Upon signing the lease, the leaseholders will need to submit guarantees in the amount of $100 million, to ensure compliance with the terms and conditions of the lease. As is legally required, the leaseholders will also need to pay the state the necessary royalties and provide all material necessary to conduct thorough and efficient audits, the lease adds.

The Energy and Water Ministry stressed that the leases were awarded as part of the ministry’s efforts “to promote energy in Israel” and “to secure the needs of the economy.”

“When formulating the conditions of the lease, the ministry saw before it the economic benefit, the future needs and the transformation into a strong market that is strong, stable and independent,” said Energy, Water and National Infrastructures Ministry direct-general Orna Hozman-Bechor. “The new market is now developing under us, and we are building it carefully, with responsibility and with a comprehensive and all-inclusive vision. Following the granting of the lease, many additional consumers will be able to connect to natural gas and will reduce their energy costs significantly.
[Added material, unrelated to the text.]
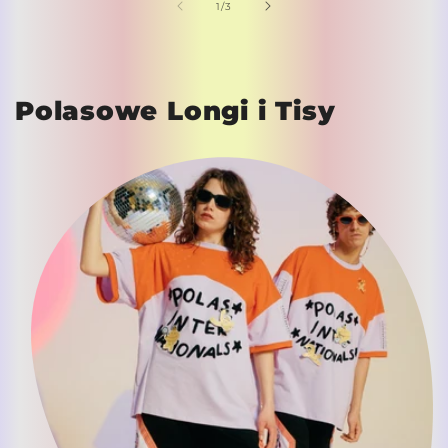
z
1
/
3
Polasowe Longi i Tisy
Also accompanying this will be the advancement, training and employment of Israeli workers in the sector.”

Also prior to the signing of the agreement and before the publication of the lease terms, MK Shelly Yachimovich (Labor) on Thursday morning slammed the government and the partners for not allowing members of the Knesset or the general public to know the exact terms of the final lease agreement until it was signed and delivered.

“It is no coincidence that today, at the same moment, in which the three companies celebrate the agreement among them, the state conveys to them a lease on some 30 years of gas, the Treasury grants them tax breaks and the Antitrust Commissioner allows them to be a monopoly sponsored by the law,” Yachimovich said. “This is not appropriate for a Western country, but for a banana republic in which capital and control are combined in a most vitriolic and shameless manner.”

Calling the situation a “national tragedy,” she expressed that Israel’s citizens “are being looted by private companies, as if we were a third world country.”

“These companies won the absolute cooperation of the prime minister, the energy and finance ministers and the regulators, who were supposed to preserve the interests of the public,” Yachimovich said.